Last week Kwantlen Polytechnic University hosted the first Voices of Muslim Women (VMW) Film Festival as well as the first annual Muslim Woman of the Year Awards. VMW creates a space to open up conversation amongst a diverse group of Muslim women. Women of all ages sat together once a week for four weeks to create digital stories highlighting their individual experiences as Muslim Women.
The program was lead by social justice visionary Aisha Amijie. “Digital, visual and multimedia literacies are emerging and invaluable skills that are increasingly being mandated at provincial and federal levels of government and within the educational theory. We can no longer think of ‘literacy’ as learning to read words on a page but must think of it as learning to read and write through photos, video, sound, music, animation, and interactivity.” – Aisha Amije.
Students explored many diverse topics relatable to POC/WOC (people of colour, women of colour) within and outside of the Muslim community. Digital stories tackled social justice topics of race, marriage, gender roles, mixed race families, legacies, body image, and bullying.
“Live your life by your own rules, you do not need to wear a hijab to be considered a Muslim woman”
Participant Sharina Mohammed took a comedic approach to out-dated judgments and expectations Muslim women have placed on them within the household titled “How Round is your Roti”. Sharina hysterically challenged the audience’s perception of a woman’s worth by highlighting how regardless how educated, successful and loving a woman can be, her worth within the community is determined by her ability to complete household tasks such as cooking ethnic foods.

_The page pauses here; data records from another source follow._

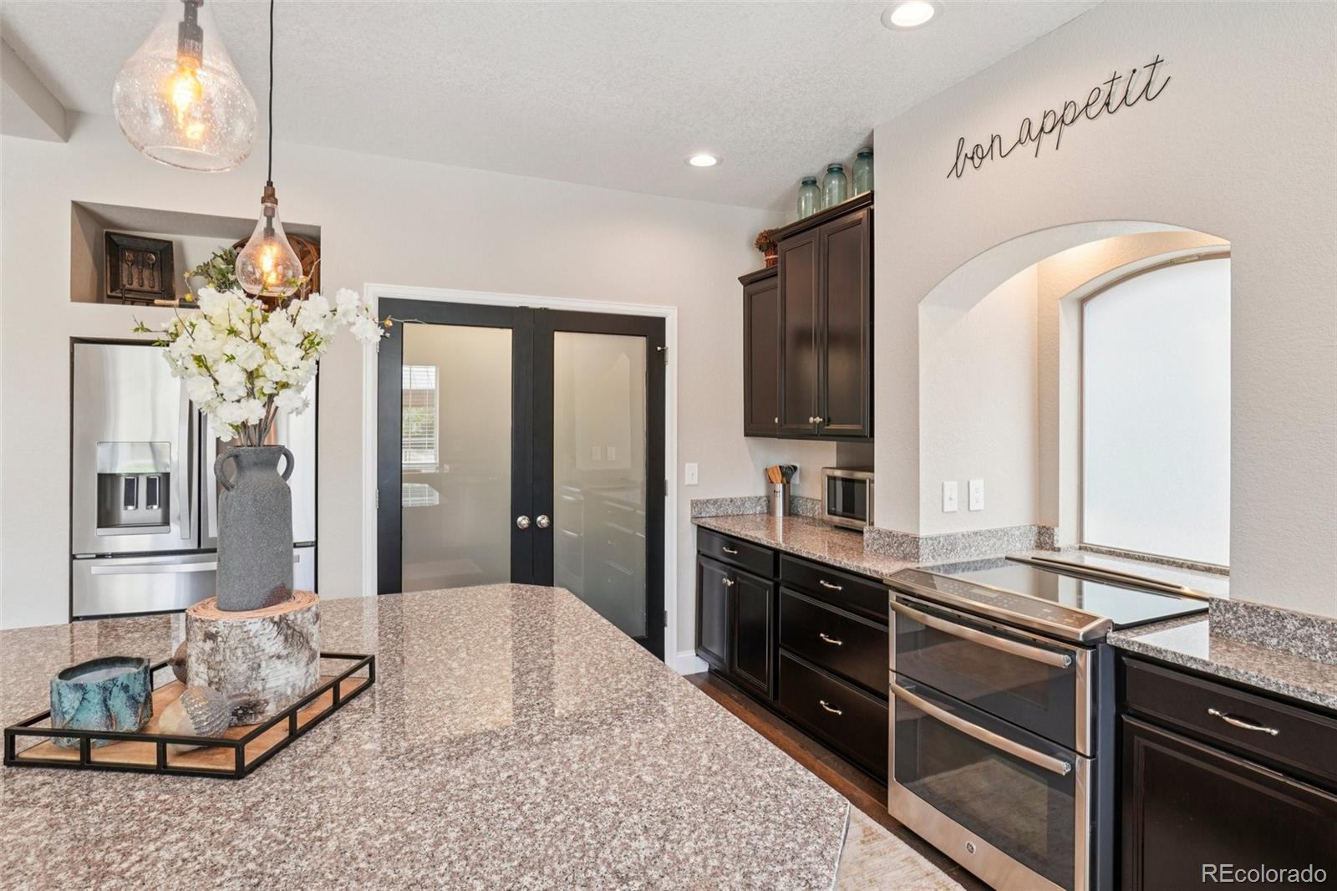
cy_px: 446
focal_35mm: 18
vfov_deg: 67.4
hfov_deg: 90.0
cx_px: 668
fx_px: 668
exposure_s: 1/30
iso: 400
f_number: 8
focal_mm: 12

The night was capped off with an award ceremony honoring 5 phenomenal women making strides in the Muslim community. These women have fearlessly played a vital role in facilitating resources, educating students and creating opportunities for effective change here in our city of Surrey. Below are recipients of the first annual Muslim Women of the Year Awards.
Naveen Zafar a TEDx speaker, mentor, and founder of 2 university clubs targeted to connecting and educating the community was awarded the Young women of distinction award.
You can view Naveen’s Tedx Talk here.
Irath Syed who is well known for being a public speaker breaking through moral panics in the Muslim community was awarded the Social Justice and Community Activism Award. Itrath is currently working on her PHD and teaching multiple communities about the different lenses of Islam.
Qamrul Mohammed received the Lifetime Achievement Award for her tireless efforts to bring communities together and her focus on health and wellbeing of the community. Qamrul is a founding member of the Rape Crisis Centre for Muslim Women and works with multiple organizations in Surrey to fight for mental and physical wellness within the community.
Nassim Elbardouh educates and empowers her students by breaking down stereotypical media representations of Islam and women. Nassim received the Education and Leadership Award.
Yasmine Youssef established NISA homes, plays a major role in forming the refugee task force and is the organizer of the first Muslim Women networking event, BLOOM. Outside of her personal strides to unify the Muslim community she is a panelist at SFU’s Muslim Student Association as well has partnered with Muslim Association of Canada to hold a self-defense workshop for women and youth of all ages. Yasmine received the Champion of Women Award.